I hate snakes. I really really do. For some reason they just make my body shiver all over and the soles of my feet itch. And if I should come across one I will turn and run in the other direction or climb up high onto anything just to be as far away from it as possible.
Well yesterday I was confronted by one, and naturally I would have run for my life or climbed onto something just to get away from it. But I didn’t. And I couldn’t because my son was fast asleep in his string bag.
This snake was in my house… uggghh and not very far away from my son. I don’t know how it got in but it did and I was freaking out.
Thankfully my husband was home so I called him to help me get it out. He came downstairs while I got onto the piano stool and lifted my son in his string bag higher into the air.
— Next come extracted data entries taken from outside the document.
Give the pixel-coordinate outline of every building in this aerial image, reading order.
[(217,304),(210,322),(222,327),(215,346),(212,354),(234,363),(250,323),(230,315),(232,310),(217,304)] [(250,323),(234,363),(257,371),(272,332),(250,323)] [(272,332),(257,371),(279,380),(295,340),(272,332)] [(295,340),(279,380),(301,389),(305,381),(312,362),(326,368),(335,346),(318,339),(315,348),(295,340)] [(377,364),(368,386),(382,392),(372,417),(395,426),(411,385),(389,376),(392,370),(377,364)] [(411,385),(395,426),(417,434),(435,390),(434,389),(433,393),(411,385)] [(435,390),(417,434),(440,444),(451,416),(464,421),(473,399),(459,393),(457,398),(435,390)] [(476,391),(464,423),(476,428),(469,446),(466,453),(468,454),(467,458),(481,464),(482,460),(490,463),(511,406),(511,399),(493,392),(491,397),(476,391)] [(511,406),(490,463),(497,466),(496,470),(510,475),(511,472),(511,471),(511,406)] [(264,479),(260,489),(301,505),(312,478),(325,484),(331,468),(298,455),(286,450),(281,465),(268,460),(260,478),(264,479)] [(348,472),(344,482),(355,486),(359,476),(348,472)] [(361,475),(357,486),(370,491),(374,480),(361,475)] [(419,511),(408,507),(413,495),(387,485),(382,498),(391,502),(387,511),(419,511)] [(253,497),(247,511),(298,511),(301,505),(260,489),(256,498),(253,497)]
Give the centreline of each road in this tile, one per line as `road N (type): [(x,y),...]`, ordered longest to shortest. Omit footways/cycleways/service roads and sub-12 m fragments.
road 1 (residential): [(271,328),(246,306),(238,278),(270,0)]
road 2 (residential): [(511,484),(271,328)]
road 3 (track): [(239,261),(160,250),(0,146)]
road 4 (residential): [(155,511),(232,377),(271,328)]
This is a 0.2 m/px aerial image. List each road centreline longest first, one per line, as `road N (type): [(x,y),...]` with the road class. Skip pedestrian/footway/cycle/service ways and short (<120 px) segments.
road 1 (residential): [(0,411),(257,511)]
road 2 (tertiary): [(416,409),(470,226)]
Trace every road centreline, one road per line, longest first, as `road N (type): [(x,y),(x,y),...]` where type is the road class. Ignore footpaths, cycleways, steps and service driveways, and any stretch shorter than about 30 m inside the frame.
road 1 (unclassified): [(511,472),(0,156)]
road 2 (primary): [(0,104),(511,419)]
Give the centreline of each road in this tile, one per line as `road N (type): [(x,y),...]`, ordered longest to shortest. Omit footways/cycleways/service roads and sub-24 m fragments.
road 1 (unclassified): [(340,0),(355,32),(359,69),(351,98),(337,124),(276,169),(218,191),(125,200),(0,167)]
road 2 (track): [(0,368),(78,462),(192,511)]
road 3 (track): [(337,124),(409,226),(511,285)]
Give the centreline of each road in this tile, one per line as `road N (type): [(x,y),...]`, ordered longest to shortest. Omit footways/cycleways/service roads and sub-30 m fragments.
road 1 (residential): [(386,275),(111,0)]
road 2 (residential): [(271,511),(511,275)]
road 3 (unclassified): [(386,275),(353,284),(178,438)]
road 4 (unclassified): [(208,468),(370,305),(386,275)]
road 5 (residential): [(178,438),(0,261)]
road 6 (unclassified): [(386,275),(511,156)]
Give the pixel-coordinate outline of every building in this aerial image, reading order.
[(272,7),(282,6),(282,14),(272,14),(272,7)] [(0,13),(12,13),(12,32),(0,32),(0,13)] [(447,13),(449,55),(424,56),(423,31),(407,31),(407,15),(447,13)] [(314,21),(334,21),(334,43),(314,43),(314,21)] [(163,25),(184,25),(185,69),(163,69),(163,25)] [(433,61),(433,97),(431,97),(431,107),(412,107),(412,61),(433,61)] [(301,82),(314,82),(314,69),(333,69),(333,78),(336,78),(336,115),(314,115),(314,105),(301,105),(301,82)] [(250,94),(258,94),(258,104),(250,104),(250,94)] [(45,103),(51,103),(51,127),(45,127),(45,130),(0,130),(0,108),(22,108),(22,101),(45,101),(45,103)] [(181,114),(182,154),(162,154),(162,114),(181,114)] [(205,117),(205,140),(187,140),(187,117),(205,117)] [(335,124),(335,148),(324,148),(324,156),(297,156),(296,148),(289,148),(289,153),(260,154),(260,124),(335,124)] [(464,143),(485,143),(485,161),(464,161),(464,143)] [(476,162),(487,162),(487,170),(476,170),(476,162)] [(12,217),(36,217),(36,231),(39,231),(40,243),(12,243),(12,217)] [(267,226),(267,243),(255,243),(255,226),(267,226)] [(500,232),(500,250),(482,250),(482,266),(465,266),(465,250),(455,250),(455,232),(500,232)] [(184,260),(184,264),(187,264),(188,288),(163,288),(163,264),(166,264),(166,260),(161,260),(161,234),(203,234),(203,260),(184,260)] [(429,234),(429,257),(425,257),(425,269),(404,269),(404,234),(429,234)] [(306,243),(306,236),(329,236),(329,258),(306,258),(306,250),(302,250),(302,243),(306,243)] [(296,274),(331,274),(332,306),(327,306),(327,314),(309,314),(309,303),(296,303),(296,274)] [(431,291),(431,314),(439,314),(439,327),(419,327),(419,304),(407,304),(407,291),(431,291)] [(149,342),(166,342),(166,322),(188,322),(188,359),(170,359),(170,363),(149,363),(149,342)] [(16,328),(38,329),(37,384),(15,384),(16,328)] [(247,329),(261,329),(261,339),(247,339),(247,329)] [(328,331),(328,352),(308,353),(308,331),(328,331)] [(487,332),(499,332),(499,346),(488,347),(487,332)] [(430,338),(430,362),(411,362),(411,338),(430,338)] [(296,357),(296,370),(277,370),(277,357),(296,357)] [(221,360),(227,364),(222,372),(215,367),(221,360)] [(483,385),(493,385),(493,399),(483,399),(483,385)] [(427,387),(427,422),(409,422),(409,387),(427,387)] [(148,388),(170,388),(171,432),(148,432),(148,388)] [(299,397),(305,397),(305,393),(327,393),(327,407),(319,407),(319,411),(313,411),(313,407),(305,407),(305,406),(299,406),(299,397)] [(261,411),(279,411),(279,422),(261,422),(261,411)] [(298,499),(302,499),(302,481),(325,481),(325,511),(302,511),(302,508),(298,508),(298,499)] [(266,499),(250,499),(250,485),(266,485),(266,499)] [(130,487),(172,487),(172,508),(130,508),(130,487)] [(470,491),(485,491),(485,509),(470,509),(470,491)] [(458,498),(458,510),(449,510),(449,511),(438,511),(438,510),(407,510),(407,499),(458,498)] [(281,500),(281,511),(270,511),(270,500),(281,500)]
I’m so glad we were able to guide the snake towards the sliding door and back outside where it belongs. It was a scary moment for me. I don’t know what I would have done had it decided to slither to a corner or something. After the snake left and was outside I was amazed with myself at how I was able to stay and not run or climb. But that I choose to be brave just for the moment to protect my son.
I’m amazed at what my children bring out in me. I guess it is our natural instinct as parents to protect.
I hope the snake is gone. It’s been hard to not think about it today. I’ve gone through the house checking and re-checking that there are no more creepy crawly’s around. I think my doors will be closed for a couple of days. We have had a lot of rain lately and the humidity that follows it is horrible.
But oh so great for the snakes – they love it!